Следующие пару километров были для меня очень тяжелые. Но я бежал, и уже это было неплохо. Двигаюсь. Не отстаю. Читал в книжках о втором дыхании, которое появляется у вымотанного человека: перемогся – и обретаются силёнки. Но оно никак не наступало. След свернул в сторону убранного чайного поля. Тропкин передал по рации, что возле КСП с наше стороны «кто–то гуляет, ведем преследование». Тревожную группу высылать не стали, так как местные могут быть в пограничной зоне и как следствие возле КСП. Обычно они это не делали и на пограничную дорогу не выходили. Бежим дальше. Казалось упаду, тихий, напевный звон образовался в ушах.

За несколько сот метров увидели маячащий силуэт. Рекс захрипел. Перешли на ускоренный бег. Звон рос, крепчал, превращался в блаженную песню. Знаю, что на самом деле нет никакой музыки и песни, просто напряжение и жара.

Человек не убегал, шел по тропинке. Чем ближе мы подбегали, тем страннее он смотрелся, весь в каких – то тряпках, голова окутана платком, на ногах нет обуви. Тропкин окликнул человека, тот остановился и посмотрел в нашу сторону. Его лицо было отталкивающее – длинные немытые волосы, полуоткрытый беззубый рот.

– Отбой тревоге, – сказал Тропкин, это местный дурачок. Словно в подтверждение слов сержанта, чумазый человек улыбнулся и помахал рукой, издавая нечленораздельные звуки. Подойдя ближе, я увидел, что у незнакомца лицо покрыто струпьями, ноги искажены слишком долгими путешествиями, обкусанные до крови ногти, скрюченные пальцы похожие на отросшие ногти. Ужасная картина, я вопросительно посмотрел на сержанта.

– У него семья сгорела, пока он в поле работал. Жена и двое детей. Все спали и моментально задохнулись. А он… рехнулся.

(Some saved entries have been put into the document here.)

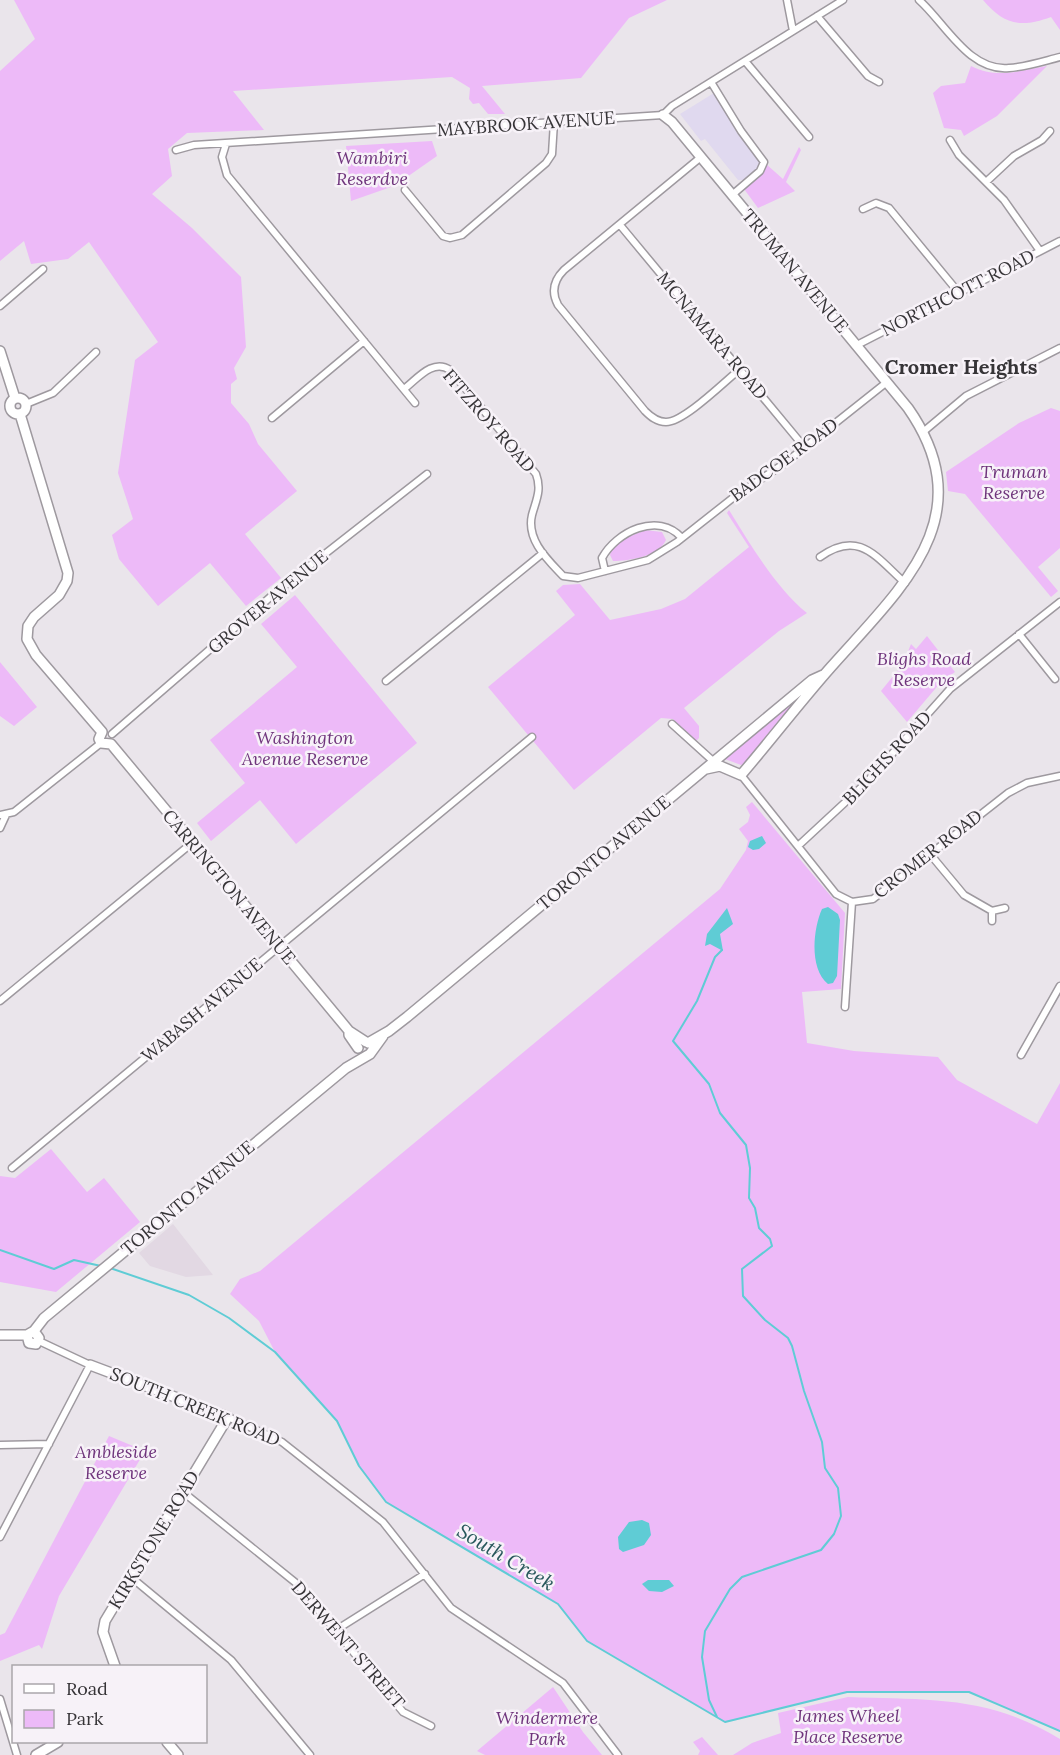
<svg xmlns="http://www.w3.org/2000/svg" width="1060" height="1755" font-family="Lora,serif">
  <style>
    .commercial { fill: #e0d9ef }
    .built { fill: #e2d8e3 }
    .green { fill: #edbaf8 }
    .water { fill: #5fccd5 }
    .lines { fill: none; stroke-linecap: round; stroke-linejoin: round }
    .stream { stroke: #5fccd5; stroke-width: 2 }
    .street-casing { stroke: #9e999f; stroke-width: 9 }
    .secondary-casing { stroke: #9e999f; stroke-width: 12 }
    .street { stroke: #fff; stroke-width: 6 }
    .secondary { stroke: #fff; stroke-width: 9 }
    .labels { text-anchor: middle; stroke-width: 5; stroke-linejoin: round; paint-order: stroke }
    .street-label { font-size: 18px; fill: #363437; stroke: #f7f2f8 }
    .park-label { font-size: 18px; font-style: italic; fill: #6f347c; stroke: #f7f2f8 }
    .neighbourhood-label { font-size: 20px; font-weight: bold; fill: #363437; stroke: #f7f2f8 }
    .water-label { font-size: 20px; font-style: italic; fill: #28585c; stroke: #f7f2f8 }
  </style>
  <rect width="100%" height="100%" fill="#eae5eb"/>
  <!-- commercial -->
  <path class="commercial" d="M714 93 737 131 761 162 760 167 745 180H738L705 139 701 141 680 114Z"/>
  <!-- built -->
  <path class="built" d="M173 1224 213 1275 186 1277 150 1266 139 1253Z"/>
  <!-- green -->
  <path class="green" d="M14 0H667L629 18 581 78 482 86 505 114H488L479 103 473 104 469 99 470 88 452 77 233 91 264 130 187 133 168 149 172 176 152 194 192 228 241 277 246 347 234 368 237 379 231 384V403L249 424 258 444 297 491 245 534 281 578 246 606 210 563 158 606 119 559 112 535 133 519 118 473 135 360 158 342 89 242 68 259 31 264 24 241 0 261V71L35 39Z
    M983 0H1060V30L1051 17C1021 28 1004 25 983 0Z
    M971 66C996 79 1019 71 1047 66L997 116 964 136 961 130 944 128 933 93 941 86 965 83Z
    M432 141 437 156 407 177 398 178 391 187 351 201 346 146Z
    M799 147 801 150 786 182 795 191 758 208 744 189 763 173 766 164 783 179Z
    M1051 408 1060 411V548L1038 567 1058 591 1051 597 965 494 948 491 946 472 1019 423Z
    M729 510C750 544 776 588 807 613L779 631 684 708 699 726V738L696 741 673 719 661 718 574 790 488 687 575 615 556 591 563 585 580 584 610 620 661 609 685 599 749 547 727 513Z
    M645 530 662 532 666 540C659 556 630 561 613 561L610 555C614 540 633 536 645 530Z
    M295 595 417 743 296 844 260 800 211 841 197 823 245 783 210 740 297 667 261 624Z
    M927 636 955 672 941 682 907 722 881 691 903 664 911 644 916 649Z
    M0 662 37 707 14 726 0 716Z
    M815 681 747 763 741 765 725 759Z
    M752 802 845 913 841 989 802 992 807 1043 854 1051 938 1057 957 1080 1037 1124 1060 1083V1731L970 1692H847L725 1722 587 1641 557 1604 386 1502 359 1466 337 1421 275 1352 259 1321 230 1294 240 1279 260 1271 720 889 746 850 748 841 739 829 748 822 750 815 746 807Z
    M51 1149 87 1192 104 1178 140 1222 56 1292 0 1282V1176L15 1178Z
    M109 1436 145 1451 59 1596 42 1649 39 1645 0 1661V1635L5 1633Z
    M553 1687 583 1732 602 1755H485L477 1751Z
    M848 1697C928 1700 988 1695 1060 1739V1755H733L752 1743 781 1733 778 1713Z
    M702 1737 718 1755H698L700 1751 693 1742Z"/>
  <!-- water -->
  <path class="water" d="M762 836 766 843 759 849 753 850 748 847 750 841Z
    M828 907 838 914 840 920 837 976 833 983 828 984C809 969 813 929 822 909Z
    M727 908 733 924 720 934 723 951 710 944 705 946 707 934Z
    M642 1520 649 1523 651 1535 644 1545 623 1552 619 1549 618 1537 629 1522Z
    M648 1580H669L674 1586 662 1592 649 1591 642 1584Z"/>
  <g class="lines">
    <!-- stream -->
    <path class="stream" d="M0 1250 54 1269 74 1260 101 1266
      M110 1268 189 1295 229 1318 275 1352 337 1421 359 1466 386 1502 558 1604 587 1641 725 1722 847 1692H969L1060 1731
      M717 1717 709 1700 702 1657 705 1631 730 1589 742 1577 821 1550 834 1534 841 1516 838 1488 825 1468 822 1442 804 1391 792 1346 788 1338 765 1320 743 1296 742 1269 772 1246 770 1239 759 1228 755 1208 749 1198 750 1168 746 1145 720 1113 709 1084 673 1041 697 1001 715 957 722 950"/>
    <defs>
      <path id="street" d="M787 0 793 31
        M919 0C945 23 969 72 1009 68 1026 67 1044 61 1060 57
        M817 16 868 76 879 82
        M745 61 809 137
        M711 82 741 131 764 162 760 171 732 195
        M950 140 959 155 1004 200 1040 251
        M226 144 222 157 227 175 415 403
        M176 150 194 145 663 115 672 106 843 0
        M701 157 564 270C554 280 551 292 558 305L645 411C651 417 657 422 666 422 684 422 724 382 739 370
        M986 182 1014 156 1042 140 1050 131
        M405 190 443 236 450 238 462 235 546 163 552 154 554 122
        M863 209 876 203 889 208 959 293
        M620 225 805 448
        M0 306 43 269
        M857 345 1060 241
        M404 389C417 379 433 358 450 370L536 474C542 490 536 500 532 515 526 540 548 560 563 576L578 578 648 560 677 542 734 497 785 463 887 382
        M26 404 53 393 96 352
        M272 418 364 341
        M923 432 966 396 1060 348
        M820 557C859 529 876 557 905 583
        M605 571 602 558C616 532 658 511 682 538
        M1019 634 1055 679
        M386 681 543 553
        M672 724 713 761
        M112 734 275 593 427 474
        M741 775 836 894 852 902 873 899 1008 793 1027 783 1060 776
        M0 815 14 812 101 743
        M0 828 6 815
        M798 846 866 783 950 689 1060 602
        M930 854 964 895 992 911 1005 908
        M992 921V911
        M0 1001 192 843
        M845 1007 852 902
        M1021 1055 1060 986
        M12 1168 532 737
        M228 1417 282 1442 383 1522 451 1608 563 1683 618 1755
        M0 1445 49 1444
        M183 1492 296 1583 403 1712 431 1726
        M0 1537 90 1365 39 1341
        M132 1578 231 1660 310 1755
        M336 1630 425 1574
        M0 1699 17 1755"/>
      <path id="secondary" d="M663 115 672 122 908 408C984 517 901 588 831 667 800 702 771 740 741 775L720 766 706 769
        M0 351 15 398
        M10 406a8 8 0 1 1 16 0a8 8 0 1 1-16 0Z
        M20 414 68 573 67 581 59 595 34 617 28 626 27 639 36 655 102 732
        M102 732 99 739 101 743 111 744
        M111 744 349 1031V1035L358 1048
        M349 1031 366 1042
        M368 1043 389 1031 407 1017 812 680 823 675
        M34 1331 44 1318 346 1068 370 1054 383 1036
        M0 1335H27L34 1331
        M27 1335 29 1343 36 1344 39 1338 34 1331
        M90 1365 228 1417 105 1621 103 1632 115 1666
        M167 1742 178 1755
        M36 1755 58 1742"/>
    </defs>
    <!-- street casing -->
    <use href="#street" class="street-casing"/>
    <!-- secondary casing -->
    <use href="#secondary" class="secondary-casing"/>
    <!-- street -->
    <use href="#street" class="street"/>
    <!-- secondary -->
    <use href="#secondary" class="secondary"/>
  </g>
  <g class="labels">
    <!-- street labels -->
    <g class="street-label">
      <text transform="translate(526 124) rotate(-4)" y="6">MAYBROOK AVENUE</text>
      <text transform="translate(795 271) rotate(50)" y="6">TRUMAN AVENUE</text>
      <text transform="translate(958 293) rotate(-27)" y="6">NORTHCOTT ROAD</text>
      <text transform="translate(712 336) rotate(50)" y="6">MCNAMARA ROAD</text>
      <text transform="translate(489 421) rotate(49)" y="6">FITZROY ROAD</text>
      <text transform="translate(784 460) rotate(-36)" y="6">BADCOE ROAD</text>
      <text transform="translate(268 602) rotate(-40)" y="6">GROVER AVENUE</text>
      <text transform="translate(887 758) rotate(-47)" y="6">BLIGHS ROAD</text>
      <text transform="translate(604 853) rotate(-40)" y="6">TORONTO AVENUE</text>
      <text transform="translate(928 854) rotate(-38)" y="6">CROMER ROAD</text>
      <text transform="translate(229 887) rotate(50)" y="6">CARRINGTON AVENUE</text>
      <text transform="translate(202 1010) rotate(-40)" y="6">WABASH AVENUE</text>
      <text transform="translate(188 1198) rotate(-40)" y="6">TORONTO AVENUE</text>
      <text transform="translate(195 1407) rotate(22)" y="6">SOUTH CREEK ROAD</text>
      <text transform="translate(154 1540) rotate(-59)" y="6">KIRKSTONE ROAD</text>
      <text transform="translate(348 1645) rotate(49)" y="6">DERWENT STREET</text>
    </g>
    <!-- park labels -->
    <g class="park-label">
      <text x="372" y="164">Wambiri<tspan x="372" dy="21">Reserdve</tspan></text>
      <text x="1014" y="478">Truman<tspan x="1014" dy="21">Reserve</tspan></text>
      <text x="924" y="665">Blighs Road<tspan x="924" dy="21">Reserve</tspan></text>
      <text x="305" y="744">Washington<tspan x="305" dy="21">Avenue Reserve</tspan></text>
      <text x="116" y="1458">Ambleside<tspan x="116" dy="21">Reserve</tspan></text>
      <text x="848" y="1722">James Wheel<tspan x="848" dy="21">Place Reserve</tspan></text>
      <text x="547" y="1724">Windermere<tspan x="547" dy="21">Park</tspan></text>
    </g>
    <!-- neighbourhood labels -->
    <g class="neighbourhood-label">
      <text x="961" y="374">Cromer Heights</text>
    </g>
    <!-- water labels -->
    <g class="water-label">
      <text transform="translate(506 1557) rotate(31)" y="7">South Creek</text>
    </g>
  </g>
  <!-- legend -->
  <rect x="12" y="1665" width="195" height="78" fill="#f7f2f8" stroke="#aaa6ab" stroke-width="1.5"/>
  <rect x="24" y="1684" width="30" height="9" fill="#ffffff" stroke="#aaa6ab" stroke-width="1.5"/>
  <text x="66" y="1695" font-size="18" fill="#363437">Road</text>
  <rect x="24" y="1710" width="30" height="18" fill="#edbaf8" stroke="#aaa6ab" stroke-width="1.5"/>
  <text x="66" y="1725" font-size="18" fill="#363437">Park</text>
</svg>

Распухшими пальцами нащупал флягу, отцепил с пояса, встряхнул, словно могло плеснуться или булькнуть. Ни глотка, сухие стенки. Прячась от бойцов, прицепил флягу обратно. Мои телодвижения не остались без внимания Тропкина. Он отцепил флягу и протянул мне:

– Пейте, только не много, вода все равно тут же выйдет через пот. Станет только тяжелей. Сделав пару глотков, я отдал фляжку сержанту, думая, о неподдельной взаимовыручке и поддержке друг друга, бойцами заставы. Жить и служить в близких к экстремальным условиях, нельзя без помощи и уважения. И это не просто напыщенные слова.

Между нарядами я вспоминал Ларису, мое сердце было в синяках как яблоко в стиральной машине – я скучал и страдал. Иногда с дежурки получалось позвонить Ларисе и немного поговорить. Так как рядом сидел дежурный, ни о каких романтических разговорах речь не шала. Но скучать было некогда.

На следующий день меня отправили нести службу на пограничную вышку, так называемый пункт наблюдения. Мне было жутко интересно, так как вышка стояла левом фланге, где располагался мост «Дружба» через который шла военная техника с Афгана.

Я, как старший пограничного наряда, прибыв на наблюдательный пункт, должен отыскать на местности ориентиры, границы, полосы или уточнить обстановку у сменяемого наряда; проверить документацию и исправность средств связи и сигнализационных приборов; установить или принять у сменяемого наряда приборы наблюдения; лично осмотреть местность в полосе наблюдения; указать ориентиры, сектор наблюдения для каждого пограничника и на что обращать особое внимание.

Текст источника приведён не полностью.